Launching a LatAm business can be especially difficult compared to other countries, but mBolsa CEO Bryan Miller says that is changing.
Global Finance: Credit is extremely expensive across the Latin American region. How does this affect entrepreneurship?
Bryan Miller: It is one of the key difficulties in Latin America and one of the reasons I started a fintech focused on credit and expanded financial services and education. It is difficult to go from a have-not to a have anywhere. It is nearly impossible for large swaths of Brazilian society. We aim, in short, to build custom credit profiles and give people the financial tools they need to succeed. People are creative and they find ways to launch businesses on a shoestring or by borrowing here and scraping there.
Because entrepreneurship is a high-risk activity, and the cards are even more stacked against startups due to the difficulty in operating and obtaining cash, there isn’t the allure of the entrepreneur that’s seen in other cultures—though I do believe that is changing. With some recent high-profile successes, easier access and a more open system, more businesses will launch.
GF: What new banking trends have you noticed in Latin America?
Miller: I’d say the sharing of data—through open banking or other methods—and the everything-as-a-service movements are interesting and exciting globally. BNPL [Buy Now, Pay Later] has recently had a huge moment in the sun. That’s basically an extension of instant mini-credit to consumers who would have had to go through traditional loan methods before. There’s lower-cost insurance as we get more clients and better usage data, which can provide a tailored experience. And there are custom credit scores, based on the consumer’s personal preferences and behavior and less on global demographic trends. These offerings can really have transformative power to the individual, and thus through extension to the society as a whole.
GF: Which trends are worrisome?
Miller: One is if a certain size institutions are incentivized to get “too big to fail” and become essentially underwritten by the government. The large banks in Brazil and around LatAm don’t really compete with each other in the sense that one might expect. The risk is that they buy all the interesting players and this all gets managed back into the oligarchy, and for the average person nothing really changes. We’ve certainly seen that before.
GF: How does the postponement of open banking in Brazil affect fintech?
Miller: I think the Banco Central has done a solid job of looking at open banking implementations in other places like Europe—where it looks shiny on the surface but underneath it’s a bit of a mess—and then thinking about what will work in Brazil and normalizing the rollout and communication.
Would I like the full implementation to be done more quickly? Of course. The main objectives are to bring innovation, competition and consumer choice to the financial system. Being a startup and operating a fintech—that is speaking our language and goes right to the heart of where we try to position our value-adds.

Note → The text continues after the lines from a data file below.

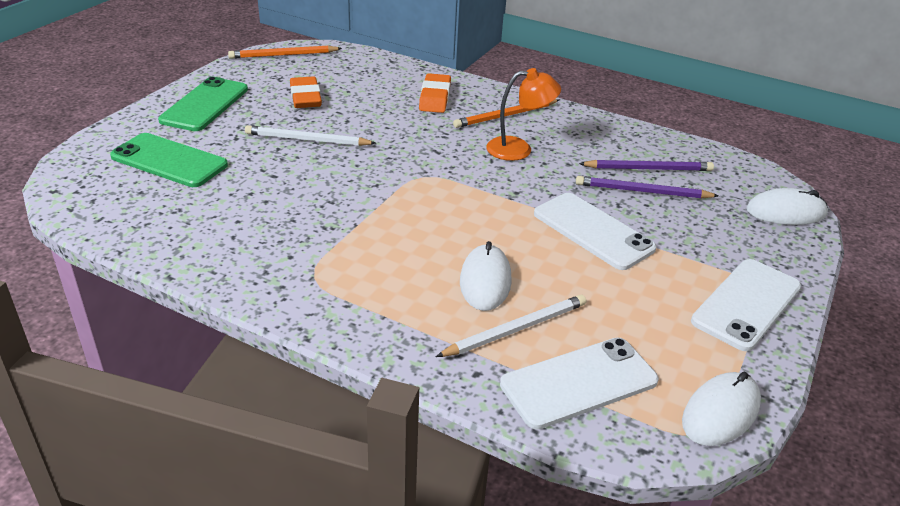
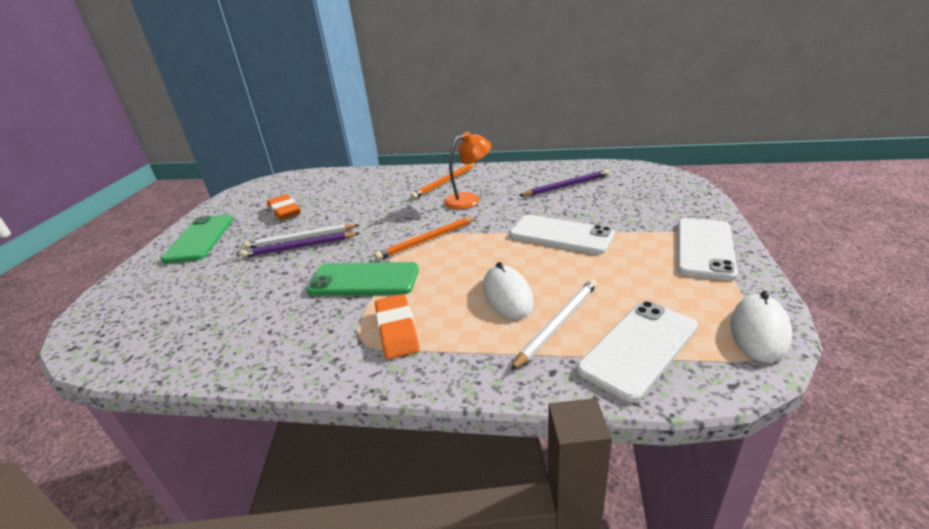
camera: 15 degrees left, 5 degrees down
green phone [110,133,228,187] -> green phone moved to [306,262,419,295]
orange pencil [228,46,342,59] -> orange pencil moved to [374,216,478,260]
orange eraser [419,73,451,113] -> orange eraser moved to [375,294,420,359]
purple pencil [576,176,719,199] -> purple pencil moved to [240,232,360,258]
white mouse [746,188,828,225] -> none

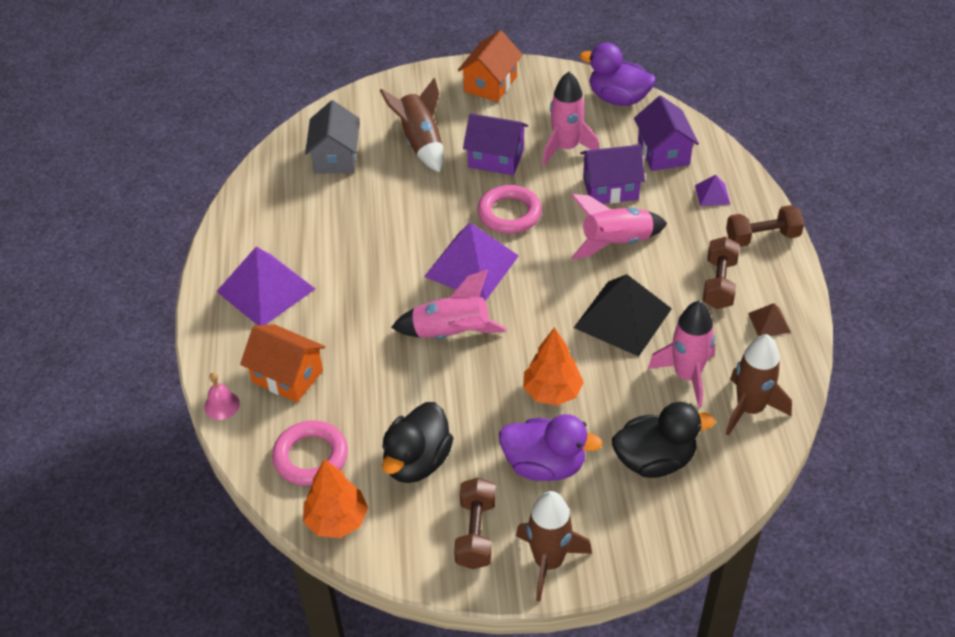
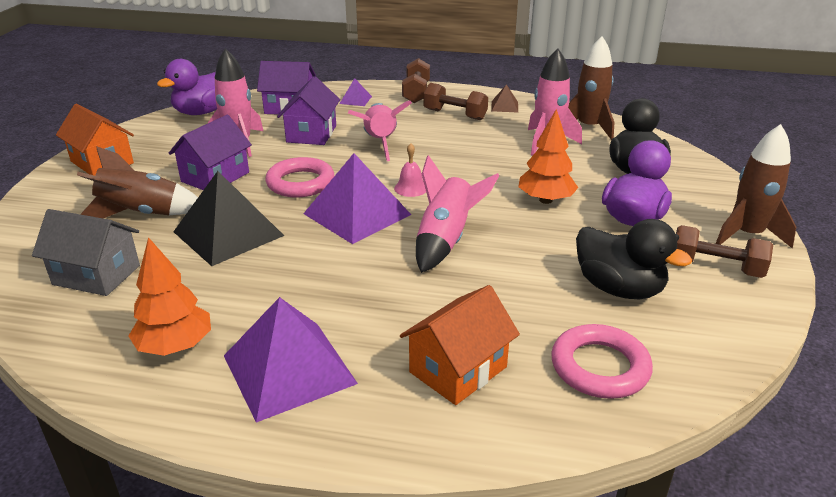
camera: 75 degrees left, 15 degrees down
pink bell [204,372,240,420] -> pink bell moved to [394,143,426,197]
orange tree [303,459,368,538] -> orange tree moved to [128,237,211,356]
black pyramid [574,274,672,357] -> black pyramid moved to [173,171,284,266]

We are, however, operating in a pre-open-banking environment now, and there are opportunities as many consumers are left out of the loop or have few options. That’s unlikely to change immediately, and even after the full implementation of open banking. I believe it will take some time for entities to learn how to use the data and for consumers to understand what it means to them.
Having access to the data and allowing consumer choice is the start; knowing how to use it and build and position products is the race. It would be nice if open banking rolled out on the original schedule, but considering the scope of the change and the number of institutions involved, a delay is unsurprising and won’t change the course much in the long term.
GF: Are there any pros to the postponement?
Miller: A postponement will allow more time for players in the space to get used to the technology. Though I do think changes will really start to be apparent once it’s been “in the wild” for a while and both consumers and providers figure out how to use—or allow for use of—the data to their benefit. We’ve been talking about “big data” for 20 years at least, but only recently are we really seeing interesting day-to-day implementations of it as everyone carries smartphones around with them at all times and, if queried properly, the real-time usable data is incredibly valuable—to businesses, of course, but also to the consumer—for the improved offerings and access that comes with it. I don’t think open banking will take nearly as long to hit its stride, but there will be some time as everyone learns the new rules and possibilities.